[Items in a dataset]
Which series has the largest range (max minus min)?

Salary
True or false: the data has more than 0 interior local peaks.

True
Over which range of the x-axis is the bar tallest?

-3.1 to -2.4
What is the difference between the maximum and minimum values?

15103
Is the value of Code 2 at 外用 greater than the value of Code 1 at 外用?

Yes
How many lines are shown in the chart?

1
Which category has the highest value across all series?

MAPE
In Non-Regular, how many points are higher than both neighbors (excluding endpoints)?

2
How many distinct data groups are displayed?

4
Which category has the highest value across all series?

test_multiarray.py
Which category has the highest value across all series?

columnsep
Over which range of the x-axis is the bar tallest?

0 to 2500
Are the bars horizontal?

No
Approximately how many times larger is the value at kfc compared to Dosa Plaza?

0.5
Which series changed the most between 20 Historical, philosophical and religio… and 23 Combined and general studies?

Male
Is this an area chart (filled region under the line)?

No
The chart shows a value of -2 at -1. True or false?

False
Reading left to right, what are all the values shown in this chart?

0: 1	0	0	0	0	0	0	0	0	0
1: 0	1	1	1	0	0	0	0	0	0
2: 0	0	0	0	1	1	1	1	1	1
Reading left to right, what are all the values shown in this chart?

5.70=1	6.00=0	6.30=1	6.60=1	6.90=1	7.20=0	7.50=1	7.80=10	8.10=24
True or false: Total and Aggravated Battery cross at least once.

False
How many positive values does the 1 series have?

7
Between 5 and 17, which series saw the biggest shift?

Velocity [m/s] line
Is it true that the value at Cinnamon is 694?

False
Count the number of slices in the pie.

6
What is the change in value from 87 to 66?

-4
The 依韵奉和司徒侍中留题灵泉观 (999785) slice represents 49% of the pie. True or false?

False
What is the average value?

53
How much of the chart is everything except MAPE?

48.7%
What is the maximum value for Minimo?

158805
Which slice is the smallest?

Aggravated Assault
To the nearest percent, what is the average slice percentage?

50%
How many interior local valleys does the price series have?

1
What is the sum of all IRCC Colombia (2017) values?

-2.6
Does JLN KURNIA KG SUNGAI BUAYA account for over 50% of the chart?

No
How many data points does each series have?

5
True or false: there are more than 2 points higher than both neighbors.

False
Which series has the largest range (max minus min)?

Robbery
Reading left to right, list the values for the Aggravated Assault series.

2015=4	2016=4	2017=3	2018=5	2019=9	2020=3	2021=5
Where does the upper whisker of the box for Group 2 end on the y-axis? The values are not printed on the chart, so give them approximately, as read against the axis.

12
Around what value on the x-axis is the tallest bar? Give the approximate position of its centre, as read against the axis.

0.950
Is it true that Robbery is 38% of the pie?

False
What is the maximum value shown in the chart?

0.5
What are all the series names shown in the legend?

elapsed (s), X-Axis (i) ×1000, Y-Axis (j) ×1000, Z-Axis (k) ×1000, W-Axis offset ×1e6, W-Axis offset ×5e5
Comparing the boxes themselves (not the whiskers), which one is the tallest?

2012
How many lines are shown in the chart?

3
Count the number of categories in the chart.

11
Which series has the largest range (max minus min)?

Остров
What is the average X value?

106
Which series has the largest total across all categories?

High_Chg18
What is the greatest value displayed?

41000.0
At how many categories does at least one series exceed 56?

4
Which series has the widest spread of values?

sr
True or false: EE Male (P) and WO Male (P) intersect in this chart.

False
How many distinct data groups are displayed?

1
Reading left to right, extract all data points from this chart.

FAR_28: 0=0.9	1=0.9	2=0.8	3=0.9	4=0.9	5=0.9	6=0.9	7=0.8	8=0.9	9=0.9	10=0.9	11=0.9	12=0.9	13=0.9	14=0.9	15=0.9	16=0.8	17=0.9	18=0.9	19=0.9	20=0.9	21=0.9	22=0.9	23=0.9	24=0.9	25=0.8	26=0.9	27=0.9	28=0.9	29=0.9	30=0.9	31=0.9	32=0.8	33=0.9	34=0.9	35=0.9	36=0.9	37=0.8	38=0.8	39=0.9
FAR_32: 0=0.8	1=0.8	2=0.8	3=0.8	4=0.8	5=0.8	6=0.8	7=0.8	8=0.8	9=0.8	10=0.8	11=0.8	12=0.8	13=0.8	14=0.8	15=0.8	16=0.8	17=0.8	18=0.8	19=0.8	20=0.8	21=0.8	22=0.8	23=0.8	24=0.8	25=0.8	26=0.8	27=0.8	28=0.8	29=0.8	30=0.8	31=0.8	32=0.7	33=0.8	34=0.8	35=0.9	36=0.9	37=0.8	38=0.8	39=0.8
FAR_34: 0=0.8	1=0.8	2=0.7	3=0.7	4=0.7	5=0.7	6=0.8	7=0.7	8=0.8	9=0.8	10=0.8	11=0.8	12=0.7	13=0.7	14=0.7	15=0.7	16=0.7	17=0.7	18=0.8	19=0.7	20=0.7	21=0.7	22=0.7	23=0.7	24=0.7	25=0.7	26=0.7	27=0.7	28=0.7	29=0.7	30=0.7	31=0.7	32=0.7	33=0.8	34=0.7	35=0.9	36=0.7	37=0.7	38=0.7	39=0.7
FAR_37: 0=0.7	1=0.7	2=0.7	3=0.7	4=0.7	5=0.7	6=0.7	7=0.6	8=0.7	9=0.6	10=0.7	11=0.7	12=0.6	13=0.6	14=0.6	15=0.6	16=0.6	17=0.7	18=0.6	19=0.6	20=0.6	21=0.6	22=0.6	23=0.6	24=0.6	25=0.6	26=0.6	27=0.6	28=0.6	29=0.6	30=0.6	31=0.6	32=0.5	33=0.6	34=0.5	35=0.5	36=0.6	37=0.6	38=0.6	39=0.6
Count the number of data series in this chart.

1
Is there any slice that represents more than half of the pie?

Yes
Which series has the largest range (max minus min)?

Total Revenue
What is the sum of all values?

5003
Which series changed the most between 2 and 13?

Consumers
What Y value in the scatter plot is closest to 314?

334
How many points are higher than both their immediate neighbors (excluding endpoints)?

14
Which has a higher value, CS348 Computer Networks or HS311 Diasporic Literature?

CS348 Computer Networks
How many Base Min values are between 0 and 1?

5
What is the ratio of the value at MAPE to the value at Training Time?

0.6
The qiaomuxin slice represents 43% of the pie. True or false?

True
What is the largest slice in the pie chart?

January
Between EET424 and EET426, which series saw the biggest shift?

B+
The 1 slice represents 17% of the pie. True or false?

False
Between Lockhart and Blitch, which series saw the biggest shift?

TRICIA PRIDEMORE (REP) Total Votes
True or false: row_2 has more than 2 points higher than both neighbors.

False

» Instruction: Copy out every line of the records above with no changes.

» Written solution:
Which series has the largest range (max minus min)?

Salary
True or false: the data has more than 0 interior local peaks.

True
Over which range of the x-axis is the bar tallest?

-3.1 to -2.4
What is the difference between the maximum and minimum values?

15103
Is the value of Code 2 at 外用 greater than the value of Code 1 at 外用?

Yes
How many lines are shown in the chart?

1
Which category has the highest value across all series?

MAPE
In Non-Regular, how many points are higher than both neighbors (excluding endpoints)?

2
How many distinct data groups are displayed?

4
Which category has the highest value across all series?

test_multiarray.py
Which category has the highest value across all series?

columnsep
Over which range of the x-axis is the bar tallest?

0 to 2500
Are the bars horizontal?

No
Approximately how many times larger is the value at kfc compared to Dosa Plaza?

0.5
Which series changed the most between 20 Historical, philosophical and religio… and 23 Combined and general studies?

Male
Is this an area chart (filled region under the line)?

No
The chart shows a value of -2 at -1. True or false?

False
Reading left to right, what are all the values shown in this chart?

0: 1	0	0	0	0	0	0	0	0	0
1: 0	1	1	1	0	0	0	0	0	0
2: 0	0	0	0	1	1	1	1	1	1
Reading left to right, what are all the values shown in this chart?

5.70=1	6.00=0	6.30=1	6.60=1	6.90=1	7.20=0	7.50=1	7.80=10	8.10=24
True or false: Total and Aggravated Battery cross at least once.

False
How many positive values does the 1 series have?

7
Between 5 and 17, which series saw the biggest shift?

Velocity [m/s] line
Is it true that the value at Cinnamon is 694?

False
Count the number of slices in the pie.

6
What is the change in value from 87 to 66?

-4
The 依韵奉和司徒侍中留题灵泉观 (999785) slice represents 49% of the pie. True or false?

False
What is the average value?

53
How much of the chart is everything except MAPE?

48.7%
What is the maximum value for Minimo?

158805
Which slice is the smallest?

Aggravated Assault
To the nearest percent, what is the average slice percentage?

50%
How many interior local valleys does the price series have?

1
What is the sum of all IRCC Colombia (2017) values?

-2.6
Does JLN KURNIA KG SUNGAI BUAYA account for over 50% of the chart?

No
How many data points does each series have?

5
True or false: there are more than 2 points higher than both neighbors.

False
Which series has the largest range (max minus min)?

Robbery
Reading left to right, list the values for the Aggravated Assault series.

2015=4	2016=4	2017=3	2018=5	2019=9	2020=3	2021=5
Where does the upper whisker of the box for Group 2 end on the y-axis? The values are not printed on the chart, so give them approximately, as read against the axis.

12
Around what value on the x-axis is the tallest bar? Give the approximate position of its centre, as read against the axis.

0.950
Is it true that Robbery is 38% of the pie?

False
What is the maximum value shown in the chart?

0.5
What are all the series names shown in the legend?

elapsed (s), X-Axis (i) ×1000, Y-Axis (j) ×1000, Z-Axis (k) ×1000, W-Axis offset ×1e6, W-Axis offset ×5e5
Comparing the boxes themselves (not the whiskers), which one is the tallest?

2012
How many lines are shown in the chart?

3
Count the number of categories in the chart.

11
Which series has the largest range (max minus min)?

Остров
What is the average X value?

106
Which series has the largest total across all categories?

High_Chg18
What is the greatest value displayed?

41000.0
At how many categories does at least one series exceed 56?

4
Which series has the widest spread of values?

sr
True or false: EE Male (P) and WO Male (P) intersect in this chart.

False
How many distinct data groups are displayed?

1
Reading left to right, extract all data points from this chart.

FAR_28: 0=0.9	1=0.9	2=0.8	3=0.9	4=0.9	5=0.9	6=0.9	7=0.8	8=0.9	9=0.9	10=0.9	11=0.9	12=0.9	13=0.9	14=0.9	15=0.9	16=0.8	17=0.9	18=0.9	19=0.9	20=0.9	21=0.9	22=0.9	23=0.9	24=0.9	25=0.8	26=0.9	27=0.9	28=0.9	29=0.9	30=0.9	31=0.9	32=0.8	33=0.9	34=0.9	35=0.9	36=0.9	37=0.8	38=0.8	39=0.9
FAR_32: 0=0.8	1=0.8	2=0.8	3=0.8	4=0.8	5=0.8	6=0.8	7=0.8	8=0.8	9=0.8	10=0.8	11=0.8	12=0.8	13=0.8	14=0.8	15=0.8	16=0.8	17=0.8	18=0.8	19=0.8	20=0.8	21=0.8	22=0.8	23=0.8	24=0.8	25=0.8	26=0.8	27=0.8	28=0.8	29=0.8	30=0.8	31=0.8	32=0.7	33=0.8	34=0.8	35=0.9	36=0.9	37=0.8	38=0.8	39=0.8
FAR_34: 0=0.8	1=0.8	2=0.7	3=0.7	4=0.7	5=0.7	6=0.8	7=0.7	8=0.8	9=0.8	10=0.8	11=0.8	12=0.7	13=0.7	14=0.7	15=0.7	16=0.7	17=0.7	18=0.8	19=0.7	20=0.7	21=0.7	22=0.7	23=0.7	24=0.7	25=0.7	26=0.7	27=0.7	28=0.7	29=0.7	30=0.7	31=0.7	32=0.7	33=0.8	34=0.7	35=0.9	36=0.7	37=0.7	38=0.7	39=0.7
FAR_37: 0=0.7	1=0.7	2=0.7	3=0.7	4=0.7	5=0.7	6=0.7	7=0.6	8=0.7	9=0.6	10=0.7	11=0.7	12=0.6	13=0.6	14=0.6	15=0.6	16=0.6	17=0.7	18=0.6	19=0.6	20=0.6	21=0.6	22=0.6	23=0.6	24=0.6	25=0.6	26=0.6	27=0.6	28=0.6	29=0.6	30=0.6	31=0.6	32=0.5	33=0.6	34=0.5	35=0.5	36=0.6	37=0.6	38=0.6	39=0.6
Count the number of data series in this chart.

1
Is there any slice that represents more than half of the pie?

Yes
Which series has the largest range (max minus min)?

Total Revenue
What is the sum of all values?

5003
Which series changed the most between 2 and 13?

Consumers
What Y value in the scatter plot is closest to 314?

334
How many points are higher than both their immediate neighbors (excluding endpoints)?

14
Which has a higher value, CS348 Computer Networks or HS311 Diasporic Literature?

CS348 Computer Networks
How many Base Min values are between 0 and 1?

5
What is the ratio of the value at MAPE to the value at Training Time?

0.6
The qiaomuxin slice represents 43% of the pie. True or false?

True
What is the largest slice in the pie chart?

January
Between EET424 and EET426, which series saw the biggest shift?

B+
The 1 slice represents 17% of the pie. True or false?

False
Between Lockhart and Blitch, which series saw the biggest shift?

TRICIA PRIDEMORE (REP) Total Votes
True or false: row_2 has more than 2 points higher than both neighbors.

False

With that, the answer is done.